### [SUPPLIED DATA]
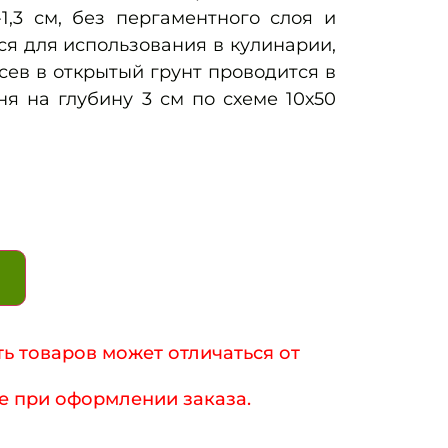
-1,3 см, без пергаментного слоя и
ся для использования в кулинарии,
ев в открытый грунт проводится в
я на глубину 3 см по схеме 10х50
ь товаров может отличаться от
е при оформлении заказа.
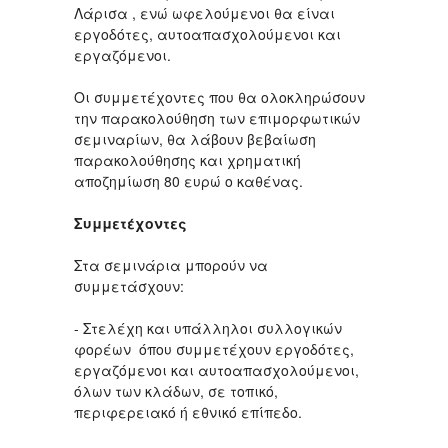
Λάρισα , ενώ ωφελούμενοι θα είναι
εργοδότες, αυτοαπασχολούμενοι και
εργαζόμενοι.
Οι συμμετέχοντες που θα ολοκληρώσουν
την παρακολούθηση των επιμορφωτικών
σεμιναρίων, θα λάβουν βεβαίωση
παρακολούθησης και χρηματική
αποζημίωση 80 ευρώ ο καθένας.
Συμμετέχοντες
Στα σεμινάρια μπορούν να
συμμετάσχουν:
- Στελέχη και υπάλληλοι συλλογικών
φορέων όπου συμμετέχουν εργοδότες,
εργαζόμενοι και αυτοαπασχολούμενοι,
όλων των κλάδων, σε τοπικό,
περιφερειακό ή εθνικό επίπεδο.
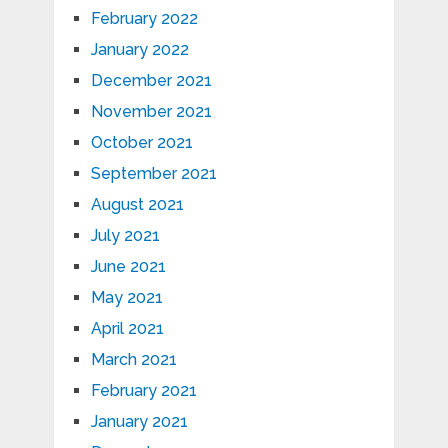
February 2022
January 2022
December 2021
November 2021
October 2021
September 2021
August 2021
July 2021
June 2021
May 2021
April 2021
March 2021
February 2021
January 2021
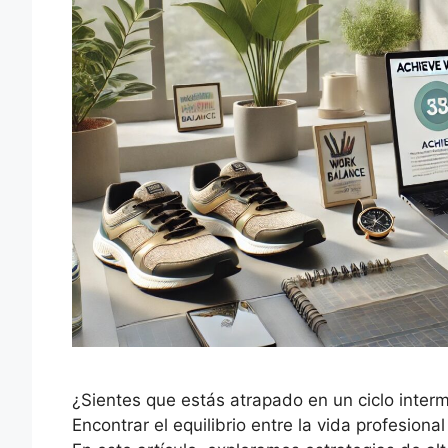
¿Sientes que estás atrapado en un ciclo inter
Encontrar el equilibrio entre la vida profesion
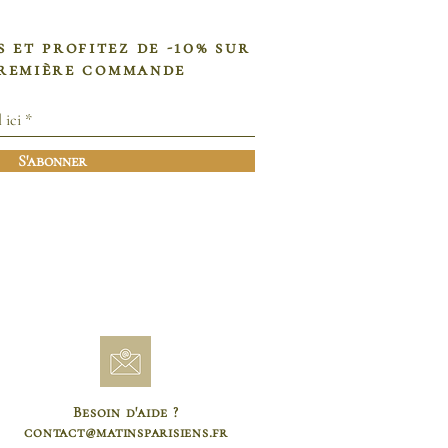
s et profitez de -10% sur
première commande
S'abonner
Besoin d'aide ?
contact@matinsparisiens.fr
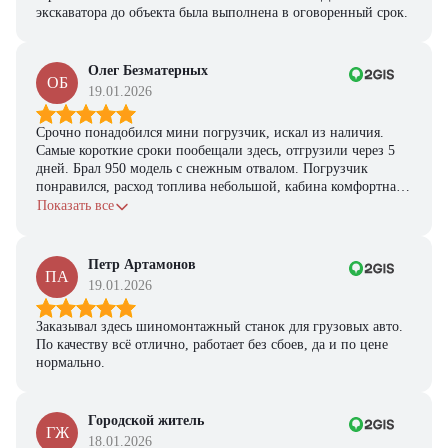
экскаватора до объекта была выполнена в оговоренный срок.
Олег Безматерных
ОБ
19.01.2026
Срочно понадобился мини погрузчик, искал из наличия.
Самые короткие сроки пообещали здесь, отгрузили через 5
дней. Брал 950 модель с снежным отвалом. Погрузчик
понравился, расход топлива небольшой, кабина комфортная,
с задачами справляется.
Показать все
Петр Артамонов
ПА
19.01.2026
Заказывал здесь шиномонтажный станок для грузовых авто.
По качеству всё отлично, работает без сбоев, да и по цене
нормально.
Городской житель
ГЖ
18.01.2026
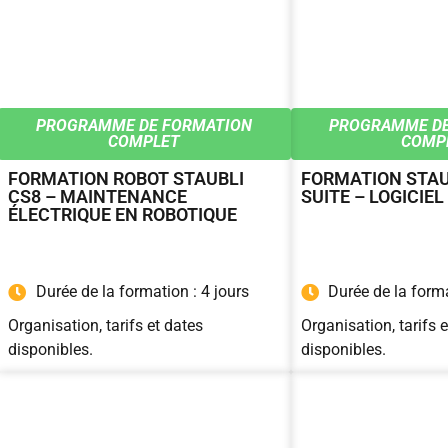
PROGRAMME DE FORMATION
PROGRAMME DE
COMPLET
COMP
FORMATION ROBOT STAUBLI
FORMATION STAU
CS8 – MAINTENANCE
SUITE – LOGICIEL
ÉLECTRIQUE EN ROBOTIQUE
Durée de la formation : 4 jours
Durée de la forma
Organisation, tarifs et dates
Organisation, tarifs 
disponibles.
disponibles.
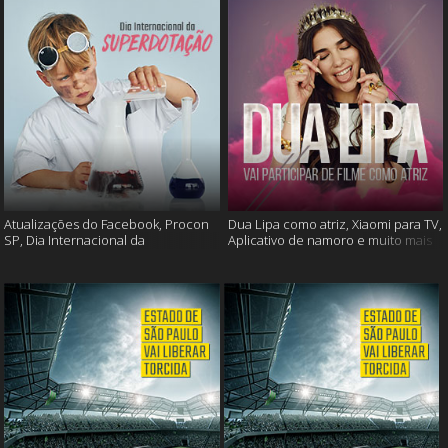
Atualizações do Facebook, Procon
Dua Lipa como atriz, Xiaomi para TV,
SP, Dia Internacional da
Aplicativo de namoro e muito mais
Superdotação e muito mais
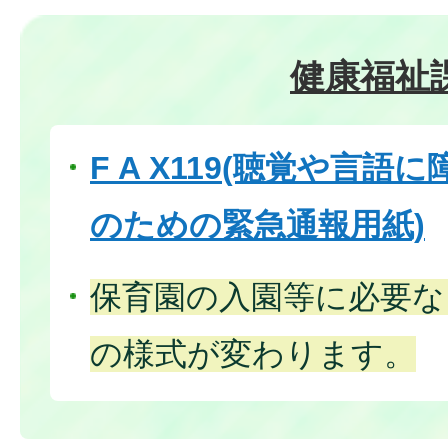
健康福祉
F A X119(聴覚や言
のための緊急通報用紙)
保育園の入園等に必要な
の様式が変わります。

### [TO DO]
Please copy out word for word the stretch from the start of the items through the line containing "е при оформлении заказа.", including that line but leaving out the pictures.

### [EXERCISE SOLUTION]
-1,3 см, без пергаментного слоя и
ся для использования в кулинарии,
ев в открытый грунт проводится в
я на глубину 3 см по схеме 10х50
ь товаров может отличаться от
е при оформлении заказа.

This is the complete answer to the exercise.